■ **Work item**
Retype the lines below character for character.

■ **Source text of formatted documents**
+---+

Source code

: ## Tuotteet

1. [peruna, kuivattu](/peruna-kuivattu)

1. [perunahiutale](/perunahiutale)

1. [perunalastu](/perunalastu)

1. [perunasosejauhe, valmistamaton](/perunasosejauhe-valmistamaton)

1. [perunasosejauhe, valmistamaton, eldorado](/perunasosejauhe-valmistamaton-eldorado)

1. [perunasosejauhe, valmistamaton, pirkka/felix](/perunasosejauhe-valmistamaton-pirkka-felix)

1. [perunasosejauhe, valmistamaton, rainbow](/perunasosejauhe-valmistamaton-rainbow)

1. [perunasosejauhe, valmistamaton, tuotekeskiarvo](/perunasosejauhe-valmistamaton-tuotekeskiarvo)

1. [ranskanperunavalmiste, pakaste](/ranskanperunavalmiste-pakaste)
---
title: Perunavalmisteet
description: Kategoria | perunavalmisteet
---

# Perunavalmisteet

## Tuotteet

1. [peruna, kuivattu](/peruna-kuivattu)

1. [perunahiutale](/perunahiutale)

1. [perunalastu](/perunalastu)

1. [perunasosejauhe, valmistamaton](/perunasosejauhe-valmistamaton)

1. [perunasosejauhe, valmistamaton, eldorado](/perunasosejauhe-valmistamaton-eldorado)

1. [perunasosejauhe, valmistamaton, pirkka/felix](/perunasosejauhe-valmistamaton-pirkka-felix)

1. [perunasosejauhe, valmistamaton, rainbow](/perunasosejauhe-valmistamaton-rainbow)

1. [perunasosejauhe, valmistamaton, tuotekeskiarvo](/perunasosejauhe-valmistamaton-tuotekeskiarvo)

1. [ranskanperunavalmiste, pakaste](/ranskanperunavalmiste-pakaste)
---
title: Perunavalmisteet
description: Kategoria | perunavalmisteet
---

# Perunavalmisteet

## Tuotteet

+---+

■ **Answer box**
Source code

: ## Tuotteet

1. [peruna, kuivattu](/peruna-kuivattu)

1. [perunahiutale](/perunahiutale)

1. [perunalastu](/perunalastu)

1. [perunasosejauhe, valmistamaton](/perunasosejauhe-valmistamaton)

1. [perunasosejauhe, valmistamaton, eldorado](/perunasosejauhe-valmistamaton-eldorado)

1. [perunasosejauhe, valmistamaton, pirkka/felix](/perunasosejauhe-valmistamaton-pirkka-felix)

1. [perunasosejauhe, valmistamaton, rainbow](/perunasosejauhe-valmistamaton-rainbow)

1. [perunasosejauhe, valmistamaton, tuotekeskiarvo](/perunasosejauhe-valmistamaton-tuotekeskiarvo)

1. [ranskanperunavalmiste, pakaste](/ranskanperunavalmiste-pakaste)
---
title: Perunavalmisteet
description: Kategoria | perunavalmisteet
---

# Perunavalmisteet

## Tuotteet

1. [peruna, kuivattu](/peruna-kuivattu)

1. [perunahiutale](/perunahiutale)

1. [perunalastu](/perunalastu)

1. [perunasosejauhe, valmistamaton](/perunasosejauhe-valmistamaton)

1. [perunasosejauhe, valmistamaton, eldorado](/perunasosejauhe-valmistamaton-eldorado)

1. [perunasosejauhe, valmistamaton, pirkka/felix](/perunasosejauhe-valmistamaton-pirkka-felix)

1. [perunasosejauhe, valmistamaton, rainbow](/perunasosejauhe-valmistamaton-rainbow)

1. [perunasosejauhe, valmistamaton, tuotekeskiarvo](/perunasosejauhe-valmistamaton-tuotekeskiarvo)

1. [ranskanperunavalmiste, pakaste](/ranskanperunavalmiste-pakaste)
---
title: Perunavalmisteet
description: Kategoria | perunavalmisteet
---

# Perunavalmisteet

## Tuotteet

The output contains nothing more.